We observe roughly the same pattern between snp and indel, albeit indel distribution may be smoother. I was expecting some discrepancies (relying on the article by Montgomery et al. but here again, we are only dealing with 1 base indel, which is not really representative of short indel in general).
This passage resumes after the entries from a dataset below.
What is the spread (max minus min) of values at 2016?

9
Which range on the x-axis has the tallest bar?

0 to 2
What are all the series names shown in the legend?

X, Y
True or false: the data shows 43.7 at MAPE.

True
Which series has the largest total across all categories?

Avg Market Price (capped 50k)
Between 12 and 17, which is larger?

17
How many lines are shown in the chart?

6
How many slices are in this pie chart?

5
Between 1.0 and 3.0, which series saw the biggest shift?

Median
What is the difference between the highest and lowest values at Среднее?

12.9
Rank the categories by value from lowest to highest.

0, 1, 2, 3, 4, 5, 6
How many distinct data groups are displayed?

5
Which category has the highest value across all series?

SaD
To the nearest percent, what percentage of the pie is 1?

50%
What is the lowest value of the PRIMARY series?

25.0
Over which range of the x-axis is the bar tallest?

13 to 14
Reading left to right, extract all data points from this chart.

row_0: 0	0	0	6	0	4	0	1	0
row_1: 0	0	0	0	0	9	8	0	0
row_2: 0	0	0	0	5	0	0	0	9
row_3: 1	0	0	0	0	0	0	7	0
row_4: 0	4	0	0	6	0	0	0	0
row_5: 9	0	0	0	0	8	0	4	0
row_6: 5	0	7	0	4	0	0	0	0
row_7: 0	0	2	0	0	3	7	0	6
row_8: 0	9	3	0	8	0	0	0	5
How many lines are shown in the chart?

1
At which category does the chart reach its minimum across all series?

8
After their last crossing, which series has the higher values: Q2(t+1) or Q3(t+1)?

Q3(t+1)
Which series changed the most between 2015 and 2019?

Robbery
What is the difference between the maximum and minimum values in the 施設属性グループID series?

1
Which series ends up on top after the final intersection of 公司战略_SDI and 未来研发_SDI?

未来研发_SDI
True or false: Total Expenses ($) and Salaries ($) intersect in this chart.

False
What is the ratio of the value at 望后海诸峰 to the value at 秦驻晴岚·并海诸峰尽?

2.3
I may try to check this results with my own results.
Recent articles
Just a small review of the articles I went through recently :
- Why proper definition of any statistic matter. An article on the numerous Fst definitions, and their respective behavior with varying assumptions : MAF spectrum, samples size etc. The article is very comprehensive and give a nice review of main concept around Fst.
- Still around population genetics an article of my PhD supervisor on selective sweeps identification. The supporting information are also pretty worthy.
- A nice review on measure of dependence it’s a real relief to see alternative to the correlation coefficient do exist ! I must admit that pointless statements like “X and Y are correlated at 5%” just kill me.
- “Encode returns” a reply to Graur’s article by Mattick and Dinger.
- While at first glance its title may sound rather tautological, this article on long intergenic non coding RNA nicely shows that similar behavior (Ribosome occupancy) does not imply similar results (Protein coding). I wondered if the absence of stop codon in lincRNA (and thus the absence of ribosome release) impact the cell, but apparently lincRNA are not numerous enough to have any substantial effect.
Software update
So what are the last noticeable update of this latest months ?
At last HaplotypeCaller is now a real alternative for Big project ! <grumpy> The bad thing <\grumpy> is that now GATK need java7, which is still not so common nowadays and (thanks to oracle) no that easy to install !
I am actually running it on a batch of 100 bulls @12&+X(so far so good, I will complete a whole genome variant calling in 2 weeks).
Beagle 4
Now allowing imputation ! And this just make everything so simple !
This tool has been released in its 5.0 version.
This is the yearly release. Not a lot of new things but it’s always worthy to upgrade.